Exercise goal. Nothing should appear in the answer except the lines below from the line containing "red metal structure" through the line containing "Image formed with", copied exactly, with pictures left out.

::: Provided data :::

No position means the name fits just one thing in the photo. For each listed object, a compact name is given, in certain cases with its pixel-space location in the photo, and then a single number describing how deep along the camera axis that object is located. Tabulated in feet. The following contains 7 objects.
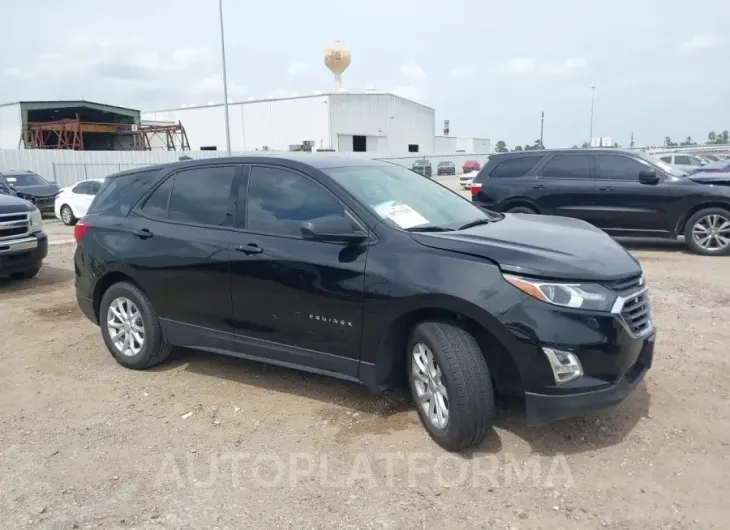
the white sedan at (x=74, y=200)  55.72
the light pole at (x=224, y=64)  81.97
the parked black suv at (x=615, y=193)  30.53
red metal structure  124.77
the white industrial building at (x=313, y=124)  167.94
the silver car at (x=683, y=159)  74.69
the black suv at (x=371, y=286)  10.47
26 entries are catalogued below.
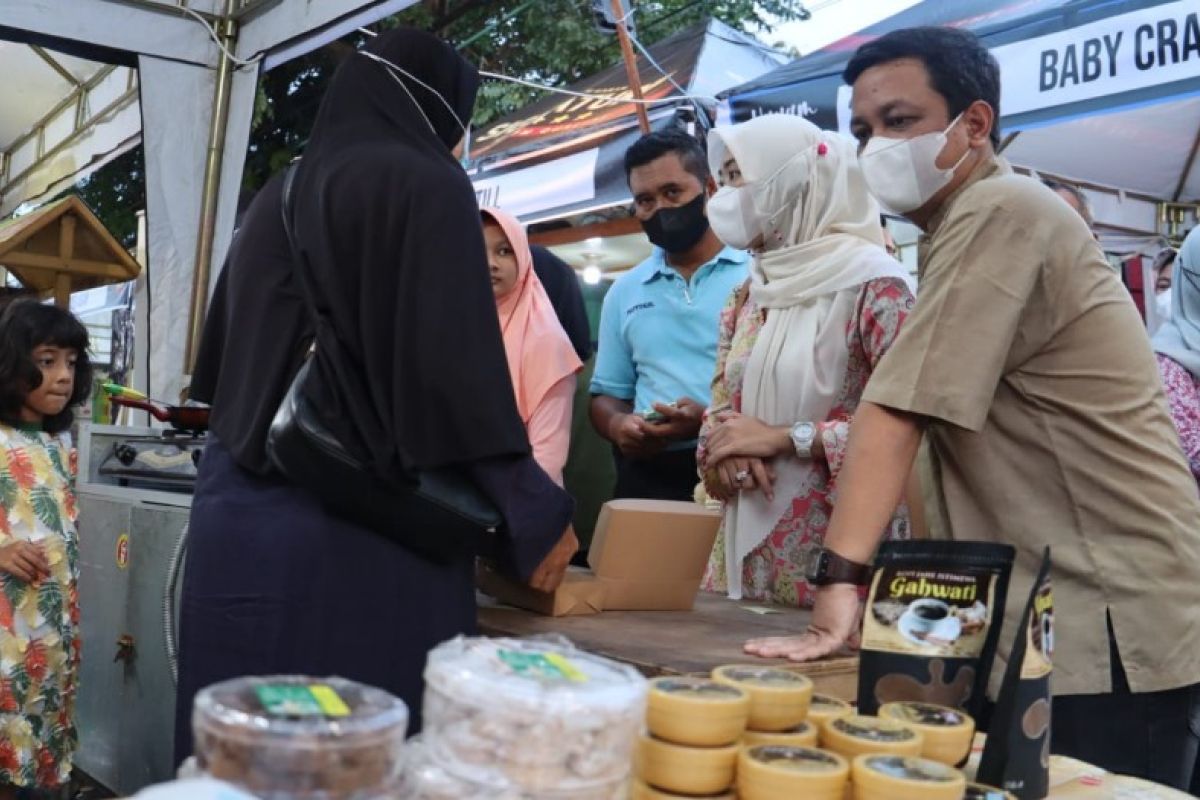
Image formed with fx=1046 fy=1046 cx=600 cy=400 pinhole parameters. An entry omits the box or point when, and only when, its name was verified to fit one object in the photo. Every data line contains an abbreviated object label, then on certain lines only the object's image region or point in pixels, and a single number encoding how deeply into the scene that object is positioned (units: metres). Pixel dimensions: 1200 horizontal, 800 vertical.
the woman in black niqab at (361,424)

:::

Task result.
red metal structure  124.77
the white industrial building at (x=313, y=124)  167.94
the silver car at (x=683, y=159)  74.69
the black suv at (x=371, y=286)  10.47
26 entries are catalogued below.
Image formed with fx=1046 fy=1046 cx=600 cy=400 pinhole parameters. An entry omits the box or point when, and only when, its name was verified to fit one object in the photo. Every data line contains an abbreviated object label, then on certain lines only the object's image region or point in pixels, and a single number encoding how deeply into the scene that object is positioned (units: metres). Pixel dimensions: 1200 horizontal, 800 vertical.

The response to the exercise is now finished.